_What the task asks_
Look through the data below. Show each line where the string "Supported" occurs.

Segment Start: Data to examine

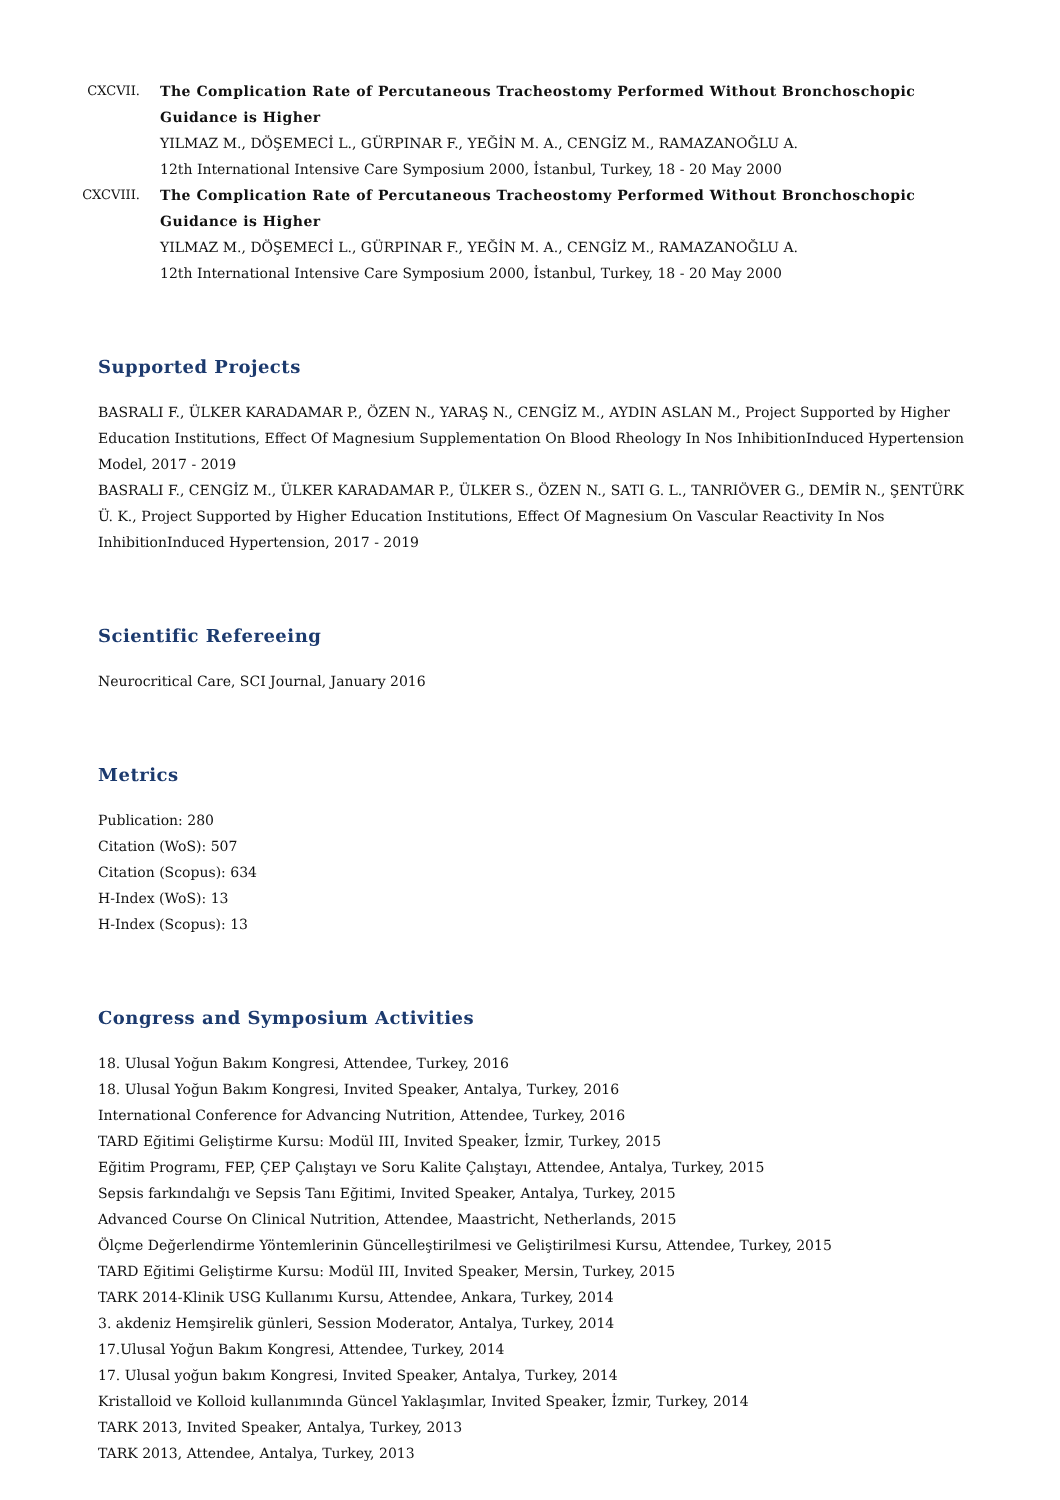CXCVII. The Complication Rate of Percutaneous Tracheostomy Performed Without Bronchoschopic Guidance is Higher
YILMAZ M., DÖŞEMECİ L., GÜRPINAR F., YEĞİN M. A., CENGİZ M., RAMAZANOĞLU A.
12th International Intensive Care Symposium 2000, İstanbul, Turkey, 18 - 20 May 2000
CXCVIII. The Complication Rate of Percutaneous Tracheostomy Performed Without Bronchoschopic Guidance is Higher
YILMAZ M., DÖŞEMECİ L., GÜRPINAR F., YEĞİN M. A., CENGİZ M., RAMAZANOĞLU A.
12th International Intensive Care Symposium 2000, İstanbul, Turkey, 18 - 20 May 2000
Supported Projects
BASRALI F., ÜLKER KARADAMAR P., ÖZEN N., YARAŞ N., CENGİZ M., AYDIN ASLAN M., Project Supported by Higher Education Institutions, Effect Of Magnesium Supplementation On Blood Rheology In Nos InhibitionInduced Hypertension Model, 2017 - 2019
BASRALI F., CENGİZ M., ÜLKER KARADAMAR P., ÜLKER S., ÖZEN N., SATI G. L., TANRIÖVER G., DEMİR N., ŞENTÜRK Ü. K., Project Supported by Higher Education Institutions, Effect Of Magnesium On Vascular Reactivity In Nos InhibitionInduced Hypertension, 2017 - 2019
Scientific Refereeing
Neurocritical Care, SCI Journal, January 2016
Metrics
Publication: 280
Citation (WoS): 507
Citation (Scopus): 634
H-Index (WoS): 13
H-Index (Scopus): 13
Congress and Symposium Activities
18. Ulusal Yoğun Bakım Kongresi, Attendee, Turkey, 2016
18. Ulusal Yoğun Bakım Kongresi, Invited Speaker, Antalya, Turkey, 2016
International Conference for Advancing Nutrition, Attendee, Turkey, 2016
TARD Eğitimi Geliştirme Kursu: Modül III, Invited Speaker, İzmir, Turkey, 2015
Eğitim Programı, FEP, ÇEP Çalıştayı ve Soru Kalite Çalıştayı, Attendee, Antalya, Turkey, 2015
Sepsis farkındalığı ve Sepsis Tanı Eğitimi, Invited Speaker, Antalya, Turkey, 2015
Advanced Course On Clinical Nutrition, Attendee, Maastricht, Netherlands, 2015
Ölçme Değerlendirme Yöntemlerinin Güncelleştirilmesi ve Geliştirilmesi Kursu, Attendee, Turkey, 2015
TARD Eğitimi Geliştirme Kursu: Modül III, Invited Speaker, Mersin, Turkey, 2015
TARK 2014-Klinik USG Kullanımı Kursu, Attendee, Ankara, Turkey, 2014
3. akdeniz Hemşirelik günleri, Session Moderator, Antalya, Turkey, 2014
17.Ulusal Yoğun Bakım Kongresi, Attendee, Turkey, 2014
17. Ulusal yoğun bakım Kongresi, Invited Speaker, Antalya, Turkey, 2014
Kristalloid ve Kolloid kullanımında Güncel Yaklaşımlar, Invited Speaker, İzmir, Turkey, 2014
TARK 2013, Invited Speaker, Antalya, Turkey, 2013
TARK 2013, Attendee, Antalya, Turkey, 2013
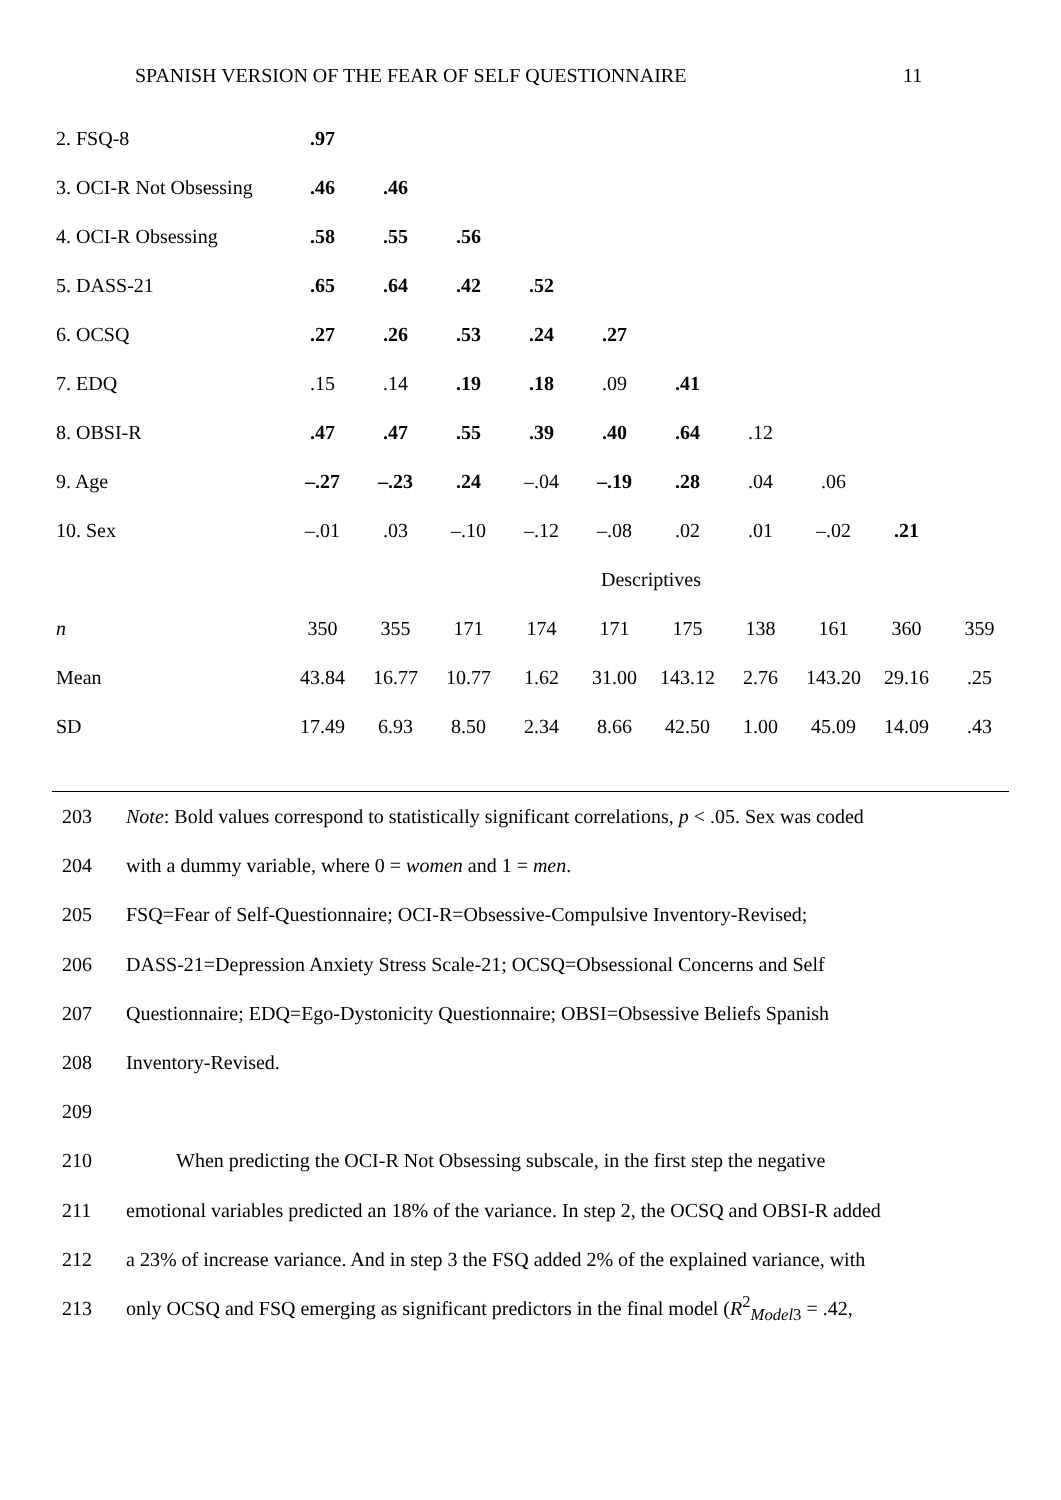SPANISH VERSION OF THE FEAR OF SELF QUESTIONNAIRE 11
| 2. FSQ-8 | .97 | | | | | | | | | |
| 3. OCI-R Not Obsessing | .46 | .46 | | | | | | | | |
| 4. OCI-R Obsessing | .58 | .55 | .56 | | | | | | | |
| 5. DASS-21 | .65 | .64 | .42 | .52 | | | | | | |
| 6. OCSQ | .27 | .26 | .53 | .24 | .27 | | | | | |
| 7. EDQ | .15 | .14 | .19 | .18 | .09 | .41 | | | | |
| 8. OBSI-R | .47 | .47 | .55 | .39 | .40 | .64 | .12 | | | |
| 9. Age | –.27 | –.23 | .24 | –.04 | –.19 | .28 | .04 | .06 | | |
| 10. Sex | –.01 | .03 | –.10 | –.12 | –.08 | .02 | .01 | –.02 | .21 | |
| | Descriptives | | | | | | | | | |
| n | 350 | 355 | 171 | 174 | 171 | 175 | 138 | 161 | 360 | 359 |
| Mean | 43.84 | 16.77 | 10.77 | 1.62 | 31.00 | 143.12 | 2.76 | 143.20 | 29.16 | .25 |
| SD | 17.49 | 6.93 | 8.50 | 2.34 | 8.66 | 42.50 | 1.00 | 45.09 | 14.09 | .43 |
203 Note: Bold values correspond to statistically significant correlations, p < .05. Sex was coded
204 with a dummy variable, where 0 = women and 1 = men.
205 FSQ=Fear of Self-Questionnaire; OCI-R=Obsessive-Compulsive Inventory-Revised;
206 DASS-21=Depression Anxiety Stress Scale-21; OCSQ=Obsessional Concerns and Self
207 Questionnaire; EDQ=Ego-Dystonicity Questionnaire; OBSI=Obsessive Beliefs Spanish
208 Inventory-Revised.
209
210 When predicting the OCI-R Not Obsessing subscale, in the first step the negative
211 emotional variables predicted an 18% of the variance. In step 2, the OCSQ and OBSI-R added
212 a 23% of increase variance. And in step 3 the FSQ added 2% of the explained variance, with
213 only OCSQ and FSQ emerging as significant predictors in the final model (R<sup>2</sup><sub>Model3</sub> = .42,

Segment End: Data to examine

_Finished task_
Supported Projects
BASRALI F., ÜLKER KARADAMAR P., ÖZEN N., YARAŞ N., CENGİZ M., AYDIN ASLAN M., Project Supported by Higher Education Institutions, Effect Of Magnesium Supplementation On Blood Rheology In Nos InhibitionInduced Hypertension Model, 2017 - 2019
BASRALI F., CENGİZ M., ÜLKER KARADAMAR P., ÜLKER S., ÖZEN N., SATI G. L., TANRIÖVER G., DEMİR N., ŞENTÜRK Ü. K., Project Supported by Higher Education Institutions, Effect Of Magnesium On Vascular Reactivity In Nos InhibitionInduced Hypertension, 2017 - 2019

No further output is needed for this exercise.